HRSL, on the other hand, bases its methodology on high-resolution building detection, operating on the assumption that buildings serve as a strong indicator of population presence, especially in sparsely populated rural areas. Meta employs deep learning architectures, primarily Convolutional Neural Networks (CNNs) such as SegNet and FeedbackNet, to detect human-made structures in high-resolution satellite imagery. Once identified, the population is distributed proportionally across all buildings within census units.
WorldPop integrates traditional factors associated with population distribution—such as land cover, digital elevation models, and slope estimates—alongside supplementary geospatial data layers that may indicate human presence, including road networks, waterways, settlement boundaries, protected areas, night lights, and facility locations. Together, these data sources enhance the model’s flexibility and accuracy. Meta’s model, on the other hand, uses high-resolution (50 cm) satellite imagery from DigitalGlobe, primarily collected between 2010 and 2015, to identify and map individual buildings.
WorldPop evaluates model performance by comparing aggregated grid cell predictions to census data, and by benchmarking against other population mapping products, such as GPW, GRUMP, and Afri/AsiaPop. WorldPop quantifies accuracy using root mean square error (RMSE), percent RMSE (%RMSE), and mean absolute error (MAE). HRSL’s evaluation, however, is more focused on the accuracy of its building detection process. It separates statistical errors, which stem from random variation, from systematic errors, which result from misclassification (e.g., false positives). Meta uses precision and recall to assess building identification accuracy and standard error to evaluate population redistribution across detected settled areas.

Dataset extract:
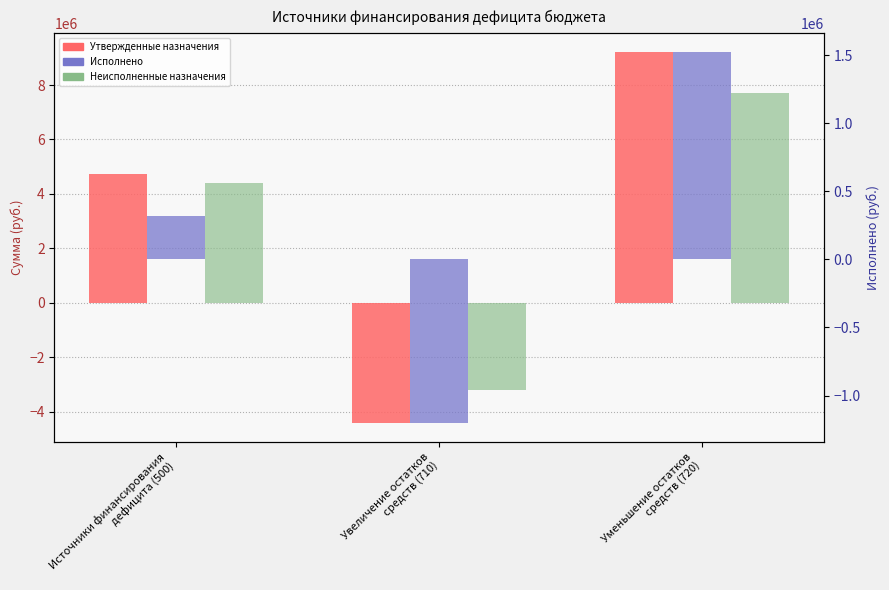

How many bars are there in each group?

3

Prompt:
Reproduce the entire passage on population mapping methods above, word for word and without any changes. The data above are not required.

Result for this exercise:
HRSL, on the other hand, bases its methodology on high-resolution building detection, operating on the assumption that buildings serve as a strong indicator of population presence, especially in sparsely populated rural areas. Meta employs deep learning architectures, primarily Convolutional Neural Networks (CNNs) such as SegNet and FeedbackNet, to detect human-made structures in high-resolution satellite imagery. Once identified, the population is distributed proportionally across all buildings within census units.
WorldPop integrates traditional factors associated with population distribution—such as land cover, digital elevation models, and slope estimates—alongside supplementary geospatial data layers that may indicate human presence, including road networks, waterways, settlement boundaries, protected areas, night lights, and facility locations. Together, these data sources enhance the model’s flexibility and accuracy. Meta’s model, on the other hand, uses high-resolution (50 cm) satellite imagery from DigitalGlobe, primarily collected between 2010 and 2015, to identify and map individual buildings.
WorldPop evaluates model performance by comparing aggregated grid cell predictions to census data, and by benchmarking against other population mapping products, such as GPW, GRUMP, and Afri/AsiaPop. WorldPop quantifies accuracy using root mean square error (RMSE), percent RMSE (%RMSE), and mean absolute error (MAE). HRSL’s evaluation, however, is more focused on the accuracy of its building detection process. It separates statistical errors, which stem from random variation, from systematic errors, which result from misclassification (e.g., false positives). Meta uses precision and recall to assess building identification accuracy and standard error to evaluate population redistribution across detected settled areas.